Updating Your Local DrugBank Data
Introduction
Using up-to-date data can be the difference between success and failure, which is why DrugBank updates our data daily. After every update, the changes are reflected in our API and in each user's downloads portal. Meaning, it is possible to obtain a new set of files in your chosen format(s) on a regular basis. This short guide will walk you through how to automate the process of pulling DrugBank downloads data.
Managing Your Data Manually
DrugBank data download users can download zipped versions of any format of the DrugBank data they have access to through our downloads portal. The easiest way to manage data is to manually login and download a newer version of the data on a cadence that makes sense. Your downloads portal will contain a table of accessible files, which should look something like this:
Every available file will have a name, format, brief description, and a timestamp for when it was generated. Clicking the bright pink “download” button will download a zip file containing your data to the default location on your computer (e.g., on macOS, it should appear in your “Downloads” folder); alternatively, you can right-click and “save as.”
Once you have downloaded your data, you can then use it for downstream activities; for example, by loading it into a relational database for further use. Files can be downloaded multiple times.
Automating the Process
Another option is to automate the entire process. To make this as easy as possible, we’ve created the means to schedule data pulls (and any downstream processing) to run on a regular cadence (e.g., using cron or similar). In this way, you can ensure your DrugBank data will remain current without any manual intervention.

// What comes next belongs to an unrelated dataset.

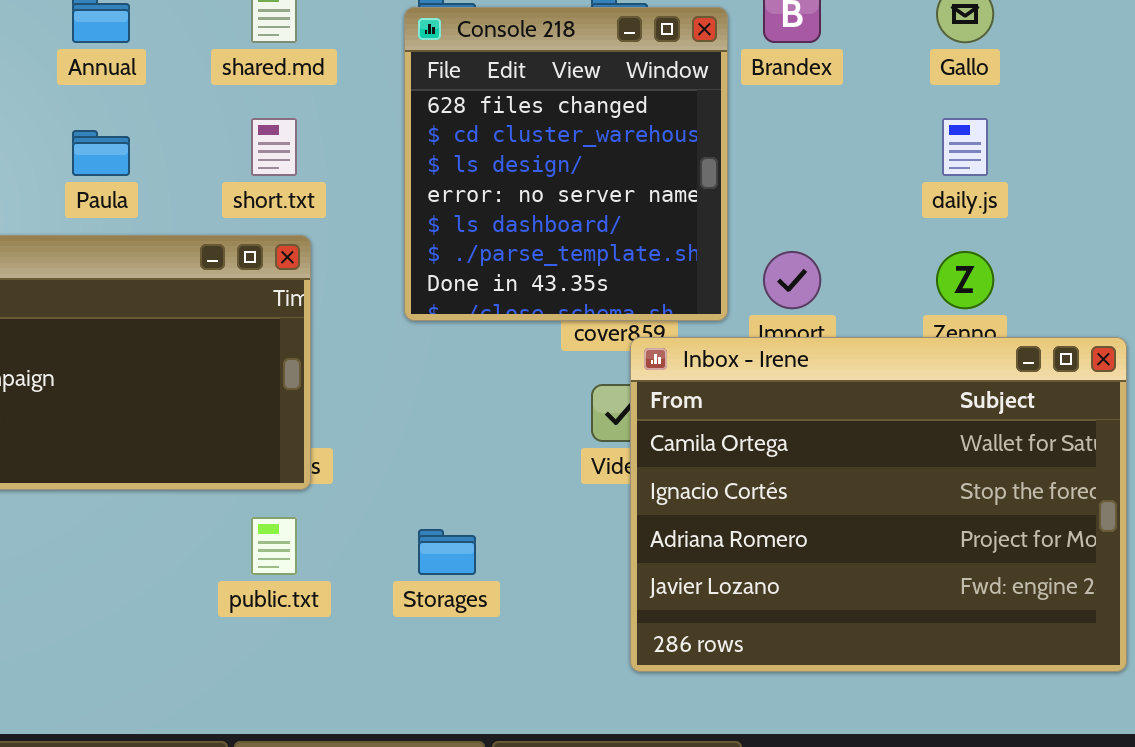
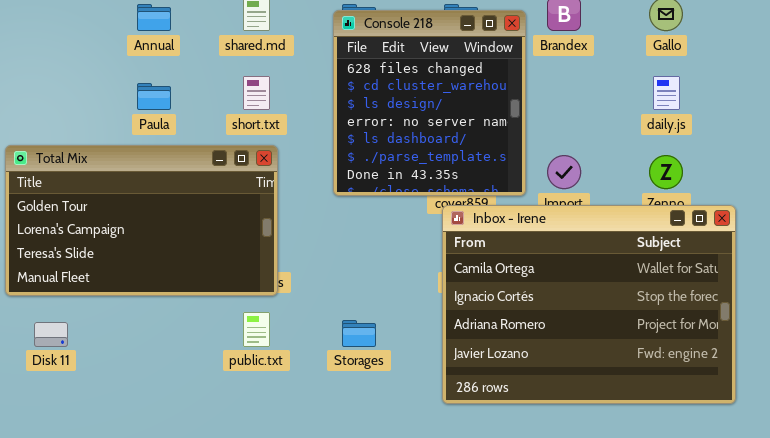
Inbox - Irene: [630,337,1127,672] -> [442,205,736,404], moved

Instructions for how to pull the data using cURL are provided when you log into the downloads portal (under the heading “getting started with automatic downloads”). These instructions outline the corresponding URLs that are available and the way in which these correspond to each kind of data file available in your downloads portal. These can be called with any standard GET request to pull the latest version of a file. All that you need is the username and password associated with the downloads portal account.
To further assist users in setting up their own automated workflows, we include here a simple download script in Python (written in 3.10.2):
This script will work with a standard Python installation, but does require the user to install the requests library. The required command line arguments include the target export (listed as the "file name" in the downloads portal), the associated username and password, and a target local directory (can be an absolute or relative path).
As an example, to download and unzip a target export from a portal, you can run:
python3 </full/path/to/the/script.py> -d </path/to/target/directory> -e <export name> -u <user name> -p <user password> -t 5 --clean-zip --clean-dirs
Copy to clipboard
The '--clean-zip' flag attempts to remove the downloaded zipfile once its contents have been extracted, while the '--clean-dirs' flags attempt to remove previously unzipped subdirectories within the chosen target directory; both can be ommitted if desired. For a full list of the commandline options, run the script with the ‘-h/--help’ flag.
Best Practices - Protecting Your Credentials
Although the script can be run as shown above, where the portal profile credentials are specified on the command line, this can be insecure. Another option is to set the corresponding environment variables DRUGBANK_EXPORT_NAME, DRUGBANK_USERNAME, and DRUGBANK_PASSWORD. If these are set, the ‘-e’, ‘-u’, and ‘-p’ arguments can be skipped; the script will instead pull the values from your environment. This is beneficial, especially on shared hardware, as these data will not be logged in your shell command history.
Conclusion
In this short guide, we have discussed how to pull DrugBank data, both manually and in a more automatable manner using GET requests. The provided script can be used as-is, or serve as a useful starting point for power users to write their own logic in the language of their choice. Automating data pulls offers a simple way to keep your DrugBank data up-to-date, ensuring you always have the most accurate information.